Lymenaide

Last night I went out to dinner with five amazing women. We all told our Lyme stories and unashamedly talked about Lyme all evening.

As I wrote those first few lines I thought; wow, that sounds like it could quite easily have been a miserable and depressing conversation. It wasn’t. It was intriguing, hopeful, honest and at times a little shocking and scary; there were some very knowledgeable ladies at that table. Despite what we’ve all been through and are going through no one has a negative attitude. We are all shining Lyme lights in my opinion.

I’m not sure how the other patrons in the restaurant would have described us. Six women obviously enjoying each others company as we shared truly horrifying and very personal stories. Not one of us batting an eye at what would cause an outsider’s jaw to drop, or more likely their brain to shut down and dismiss.

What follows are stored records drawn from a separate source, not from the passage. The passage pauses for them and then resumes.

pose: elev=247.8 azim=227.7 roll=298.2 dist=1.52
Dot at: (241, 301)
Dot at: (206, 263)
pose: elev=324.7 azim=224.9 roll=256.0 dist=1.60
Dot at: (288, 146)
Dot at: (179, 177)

Maybe they thought we were new-age hippies talking about energetic healing and experiences you would expect to hear on the psychic hotline not in a legitimate doctor’s office.

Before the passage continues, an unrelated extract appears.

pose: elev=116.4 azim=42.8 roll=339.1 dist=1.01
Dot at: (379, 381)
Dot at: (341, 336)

The conversation turned to intuition, what has led us to this path we are on and “what we are going to do about it” as one of the ladies was asked point-blank by an influential acquaintance.

There is no doubt that Lyme changes you and alters the path your life is on in unexpected ways. Is it a calling? Are we chosen, as another woman’s practitioner believes? I don’t know. I do often wonder how I could possibly have gone from world traveling ski instructor to hermitesque Lyme advocate so easily. Seriously, how much different could it get?

Is this the path that I am meant to be on? Yes, I think it is. I have to admit that ski instructing was a lot easier and much more lucrative but I wasn’t anywhere near as passionate about it. Trust me I’m not going to ski with you unless you are really really good or you book a private lesson and you better tip on top of the $600 lesson price.  Ask me for help with Lyme disease awareness though and I will do what ever I can and then try to do more.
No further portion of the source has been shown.